Francuski
minister spraw wewnętrznych
, Christophe Castaner, poinformował, że
w wyniku protestów "żółtych kamizelek"
w kraju
zniszczonych zostało ponad 60% fotoradarów
mierzących prędkość na drogach. Dodał, że te celowo wyrządzone szkody powodują zagrożenie dla bezpieczeństwa drogowego.
Protestujący niszczą fotoradary, bo ich zdaniem
służą one wyłącznie generowaniu dochodu państwa, a nie poprawie bezpieczeństwa
. Z tego samego powodu demolowali również punkty poboru opłat na autostradach.
60% z 3200 fotoradarów
pomalowano farbą lub oklejono czarną taśmą
. Jak powiedział Castaner, niektóre zostały jednynie "zneutralizowane", inne trwale zniszczone.

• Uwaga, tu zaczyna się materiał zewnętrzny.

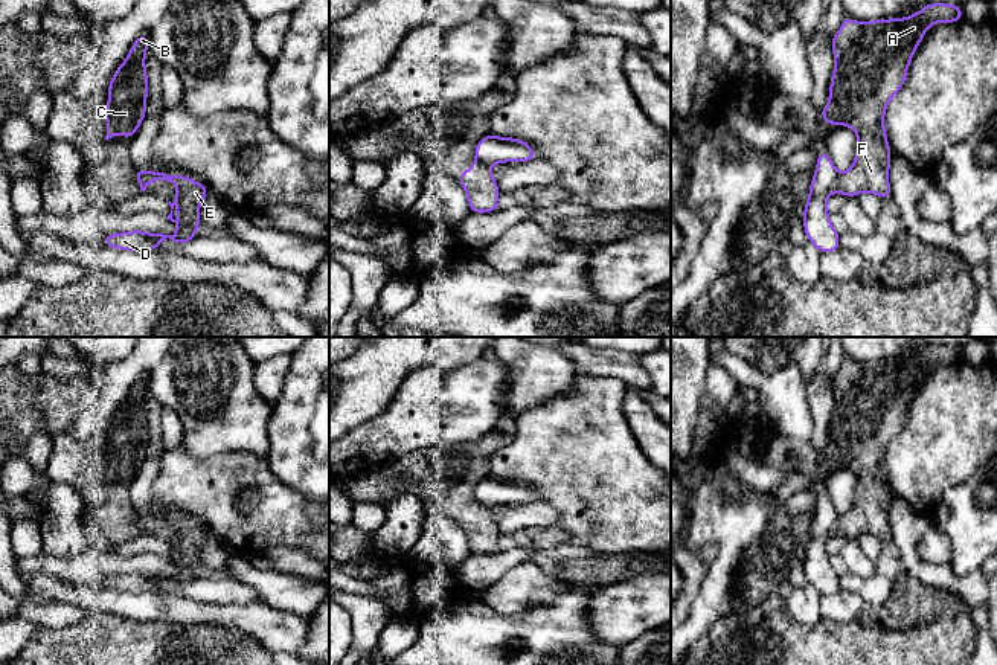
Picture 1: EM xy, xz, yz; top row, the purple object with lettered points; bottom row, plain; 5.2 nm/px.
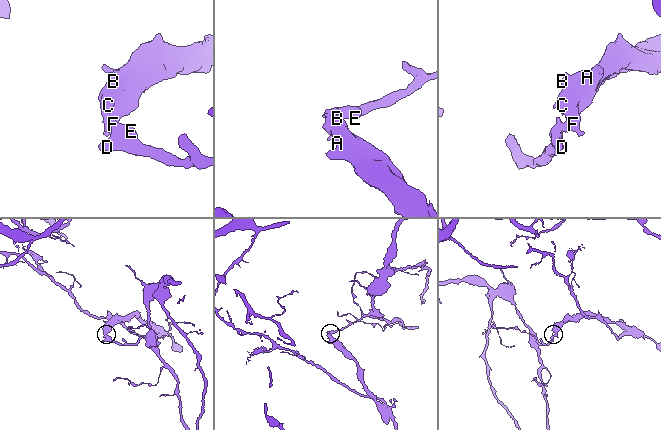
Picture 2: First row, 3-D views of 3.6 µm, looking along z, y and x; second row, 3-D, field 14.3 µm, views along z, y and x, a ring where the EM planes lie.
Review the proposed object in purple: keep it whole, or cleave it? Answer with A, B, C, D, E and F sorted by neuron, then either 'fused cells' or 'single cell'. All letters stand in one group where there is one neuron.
A B C F / D E; fused cells

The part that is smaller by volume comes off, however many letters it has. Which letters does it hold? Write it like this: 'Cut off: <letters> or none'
Cut off: A, B, C, F

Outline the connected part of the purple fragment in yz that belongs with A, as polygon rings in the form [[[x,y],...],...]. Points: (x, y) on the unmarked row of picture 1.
[[[925,345],[924,349],[906,360],[869,361],[860,365],[845,358],[838,374],[831,380],[834,412],[829,424],[829,442],[819,453],[826,470],[834,465],[852,470],[857,476],[857,494],[852,508],[838,516],[835,534],[848,540],[870,534],[881,541],[890,540],[889,511],[892,493],[887,483],[884,456],[887,445],[902,430],[909,406],[933,365],[957,365],[963,351],[951,345]]]

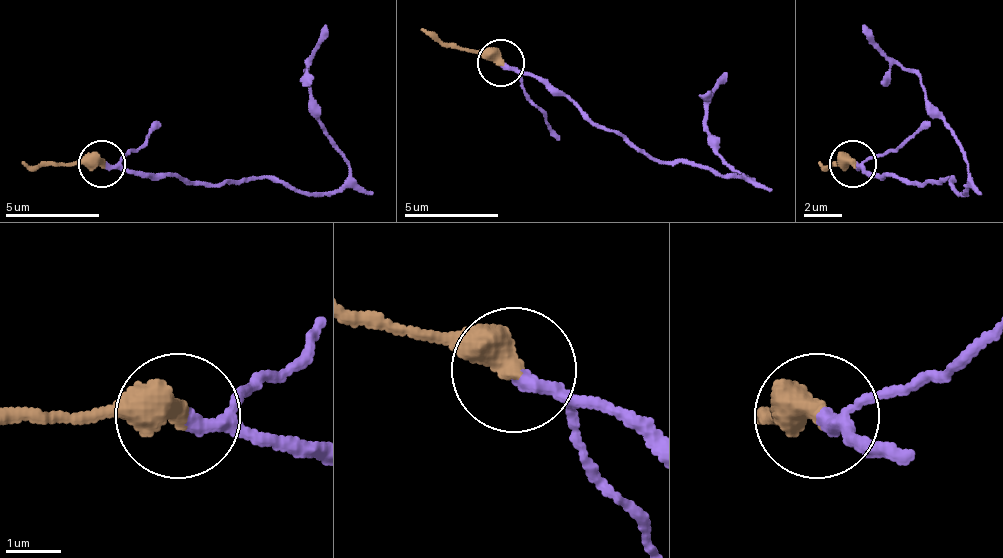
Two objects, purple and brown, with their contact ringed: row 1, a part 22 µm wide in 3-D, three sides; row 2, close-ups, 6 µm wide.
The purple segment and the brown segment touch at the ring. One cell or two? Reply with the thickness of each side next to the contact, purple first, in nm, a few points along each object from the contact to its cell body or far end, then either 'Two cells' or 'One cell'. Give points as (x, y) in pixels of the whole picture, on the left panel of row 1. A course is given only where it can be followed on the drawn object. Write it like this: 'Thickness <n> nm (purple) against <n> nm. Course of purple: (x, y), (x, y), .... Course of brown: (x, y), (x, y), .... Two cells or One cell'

Protest "żółtych kamizelek" trwa od listopada i - mimo ustępstw ze strony rządu -
wciąż odbywają się kolejne demonstracje
. Na sobotę zapowiedziano kolejne.
Ambasada Polski we Francji
ostrzega przed utrudnieniami w ruchu drogowym
m.in. przy wjazdach do Strasburga, Paryża, Lille, Rennes i Rouen.